### Задачи и упражнения
1. Перечислите все факторы, от которых, по словам И. Лунгу в интервью ниже, зависит оплата труда певца.
2. Продолжите интервью ниже, начиная сразу после его последней реплики.

### Исходный текст
◆ ◆ ◆ ◆

Я думаю, что именно в случае с Дмитрием Хворостовским у него талант был, он органично смотрелся как на сцене оперного театра, как на сцене… Военные песни. Я считаю, что это абсолютно классно, что певец такого уровня смог на таком уровне спеть вот эти песни. И я считаю, что именно в этом заключалась его уникальность. И не все такие, как Дмитрий Хворостовский, просто есть какие-то артисты, которые, как вы говорите, «пипл хавает». И угождают публике, опускаются до каких-то вот этих вещей, отступаются от своих принципов, своих идеалов. И думают: «Я сейчас тут немножко кэша подзаработаю, а потом вернусь». Нет, это так не работает, это сразу видно. И это сразу для меня как-то вульгарно. Мне это, например, не интересно. У меня никогда не было соблазна, потому что мне это было просто не интересно.
А.Нарышкин
―
Давайте тему кэша введем. Сколько в месяц можно реально зарабатывать?
И.Лунгу
―
Вы спрашиваете, как спрашивает человек, у которого я прошу ипотеку. «Сколько вы зарабатываете в месяц?». Нет такого – «зарабатывать в месяц».
А.Нарышкин
―
Как оплачивается ваш труд? Это за конкретное выступление?
И.Лунгу
―
Да, наш труд оплачивается, наверное, не все знают… Наш труд оплачивается за спектакль, который ты спел. То есть, ты спел его от первого до последнего акта.
А.Нарышкин
―
То есть, сначала поете, потом деньги?
И.Лунгу
―
Да, сначала всю постановку, потом деньги. Ты сначала просто полтора месяца работал и пел, потом тебе приходят деньги. И, кстати, не факт. Были такие случаи, когда итальянские театры, у них не было денег, они не платили, я даже судилась с одним театром. И мне заплатили через два года. Но с процентами. Зависит все от уровня карьеры, от востребованности. От, конечно, раскрученности. Есть какой-то средняк… Зависит от роли. Если люди поют…НРЗБ. Это второстепенные роли, очень маленькие роли. «Кушать подано».
А.Нарышкин
―
Как называется?

◆ ◆ ◆ ◆

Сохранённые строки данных

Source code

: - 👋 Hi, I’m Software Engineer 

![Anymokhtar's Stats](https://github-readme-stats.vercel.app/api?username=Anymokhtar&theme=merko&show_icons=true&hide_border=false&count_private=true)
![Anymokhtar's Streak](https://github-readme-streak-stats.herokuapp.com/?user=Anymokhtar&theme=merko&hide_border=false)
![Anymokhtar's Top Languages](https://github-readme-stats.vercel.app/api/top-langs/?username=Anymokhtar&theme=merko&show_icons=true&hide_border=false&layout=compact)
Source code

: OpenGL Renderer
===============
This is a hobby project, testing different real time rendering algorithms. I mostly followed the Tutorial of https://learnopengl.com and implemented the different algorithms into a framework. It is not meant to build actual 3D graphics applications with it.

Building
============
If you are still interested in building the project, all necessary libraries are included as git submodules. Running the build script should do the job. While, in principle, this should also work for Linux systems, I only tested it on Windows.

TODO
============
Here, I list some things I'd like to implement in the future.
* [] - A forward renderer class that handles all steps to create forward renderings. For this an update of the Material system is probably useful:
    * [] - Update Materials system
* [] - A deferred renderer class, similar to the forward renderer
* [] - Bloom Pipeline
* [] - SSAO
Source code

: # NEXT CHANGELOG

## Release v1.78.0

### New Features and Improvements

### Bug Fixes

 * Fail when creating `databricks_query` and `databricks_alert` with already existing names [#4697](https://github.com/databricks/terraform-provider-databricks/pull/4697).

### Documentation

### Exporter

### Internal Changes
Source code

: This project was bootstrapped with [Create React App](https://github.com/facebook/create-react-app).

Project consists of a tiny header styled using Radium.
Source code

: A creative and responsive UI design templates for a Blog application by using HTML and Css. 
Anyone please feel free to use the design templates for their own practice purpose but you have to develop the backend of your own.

◆ ◆ ◆ ◆

### Результаты выполнения
1. Уровень карьеры, востребованность, раскрученность, роль.

2.
И.Лунгу
―
«Моржи». Конечно, за это получают другие деньги, чем как за Виолетту.
А.Нарышкин
―
Какую-нибудь цифру назовите?
И.Лунгу
―
Нет, очень сложно без такой предыстории. Тем более, у театров есть НРЗБ, то есть, больше чего ты не можешь получать, какой-то потолок. Я думаю, что человека, который поет в театрах, востребованный певец, первая категория, но он не star, как Нетребко, то в районе 10-12 тысяч за один спектакль.
А.Нарышкин
―
Евро?
И.Лунгу
―
Да.
А.Нарышкин
―
Ого.
И.Лунгу
―
За один спектакль.
А.Нарышкин
―
Это мы имеем в виду, что шла подготовка полтора месяца…
И.Лунгу
―
Это театр. Оперный театр, как Лондон, Вена. Может быть меньше, потому что театр еще всегда определяет это от количества спектаклей. То есть, если у тебя 10 спектаклей, то тебе заплатят 8,5. Они всегда торгуются.
А.Нарышкин
―
Оптом дешевле?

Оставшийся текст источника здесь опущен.